Top of Data below

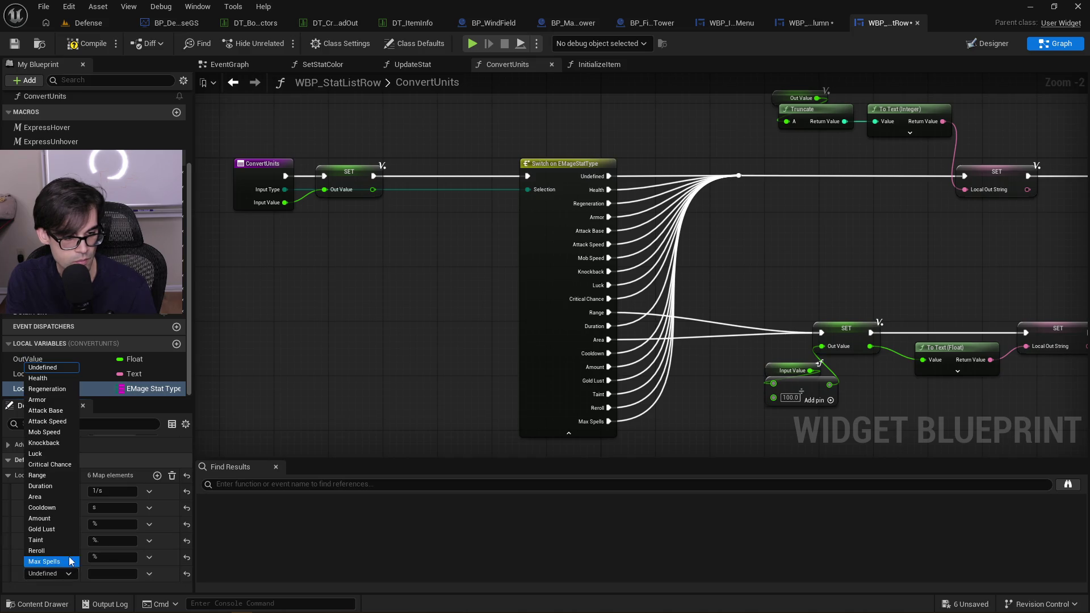
Set the sixth entry to Range with unit m and add a seventh entry as Duration with unit s
{"action": "left_click", "coordinate": [59, 475]}
{"action": "left_click", "coordinate": [126, 573]}
{"action": "type", "text": "m"}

Bottom of Data below

Word for word, reproduce the material above and omit each image.

Set the sixth entry to Range with unit m and add a seventh entry as Duration with unit s
{"action": "left_click", "coordinate": [59, 475]}
{"action": "left_click", "coordinate": [126, 573]}
{"action": "type", "text": "m"}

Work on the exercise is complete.